Lon Allan’s love of words brought him to Atascadero 57 years ago, and since then, he’s become an integral part of the community. In 1965, Lon got out of the Navy and went to Cal Poly to get his teaching credential. His original plan: to become an English teacher.
“I had to do student teaching. They had an opening at Atascadero, which I’d never really heard of. Like most people. Came up here. Then after student teaching was over, the school district said, ‘We have an opening for a drama and a journalism teacher. Would you like to go to work?’ I was thrilled, and I didn’t even ask what the salary was,” Lon laughed as he remembered how quickly he jumped at the job offer.
Though Lon only taught at Atascadero High for a total of seven years, it was a learning experience for him too. Over that time, he taught English, speech, journalism, and drama, and even directed the school’s plays. While he spent his time teaching, he figured out what he wanted to do with the rest of his life.
“My students asked me one day, ‘what do you want to be when you grow up, Mr. Allan?’ And I said I would love to be editor of a small newspaper in a little community somewhere,” Lon said. “And it just so happened the owner/editor of the paper [Atascadero News] was looking for some help, so I went to work for him in the summer and stayed the next 35 years.”
In that 35 years, Lon saw a lot of changes. While being on his beat, he got to report on Atascadero before it was a city, as it became a city, and for years after. He wrote stories covering when the first stop light was put in town, the installation of the original sewer project, the first Atascadero City Council meeting, the first Planning Commission meeting, and even when Atascadero hired their first Chief of Police.
“I enjoyed it, and I’m old enough to appreciate journalism or newspapers when they still had hot type and the letterpress and all that,” he said about the news business. “Being editor of a paper, there was a line of type right there we set the heads on. Then I saw the evolution into offset printing, and then by the time I left the newspaper, I was making up the page on a computer screen. And so I got to live through those technological changes.”
Being a part of Atascadero News and writing feature stories, his favorite part, for 30-plus years led Lon to have a deep love and connection with the city he’d been writing about that whole time. That connection made him jump at the chance to become a part of the Atascadero Historical Society as president for 10 years and a historian.
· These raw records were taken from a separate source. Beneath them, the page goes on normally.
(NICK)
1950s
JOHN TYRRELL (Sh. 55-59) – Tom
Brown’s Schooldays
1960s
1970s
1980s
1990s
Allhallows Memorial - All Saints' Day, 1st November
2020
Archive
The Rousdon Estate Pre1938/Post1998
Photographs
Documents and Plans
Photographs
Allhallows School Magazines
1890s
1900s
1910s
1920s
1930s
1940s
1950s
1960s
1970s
“As you know, a newspaper is like a big monster. You just keep feeding it stuff until it’s all used up, and now you need more copy,” stated Lon. “I became friends with Marj Mackey, and Marj was the founder of the Historical Society, and she would put me on to ideas.”
Having a Navy background also got Lon connected with the Estrella Warbirds Museum. He joined the museum just four years ago, but he’s been attending events held there for years leading up to that.
“I joined the Navy, actually, to keep me out of the Army. I was aboard a ship for a year and a half and then an amphibious warfare boat squadron until I made lieutenant,” he added about the experience.
His love of Naval ships and woodworking led Lon to start building large model ships for the museum.
“I built a PT (patrol torpedo) boat, and the Warbird Museum liked it, so I’ve built about 10 boats for them now,” continued Lon. “That’s been really fun. And I like being around old airplanes, and they do a good job.”
Lon has also taken all of his knowledge built up over the years through working at the paper and working with the Historical Society to pen two novels on the history of Atascadero. “Atascadero: The Vision of One — The Work of Many,” and “Atascadero’s Historic Business District.” His time on the Colony Day Committee for the last 20-plus years has also given him perspective.
“My wife was chairman of the Colony Days, and she headed the Woman’s Shelter for 18 years,” Lon added of his late wife, Eileen.
On top of everything else, Lon has also been part of Atascadero Kiwanis for the last 20 years as a director on the board. He was also a past president of the Atascadero Chamber of Commerce. And was also a founding member of the much-loved Atascadero Printery Foundation, which is still working diligently to get the historic building open to the public.
“That’s a great building. I hope we can save it. We just
need a sugar daddy with lots of money,” Lon said with a smile on his face.
These days, Lon also keeps himself busy visiting his two adult daughters, three teenage grandchildren, and his three stepchildren. He’s thankful that they all live within a two-hour drive of his beloved Atascadero.
If you see Lon out and about in his restored 1946 Willys Jeep, be sure to give him a honk and holler.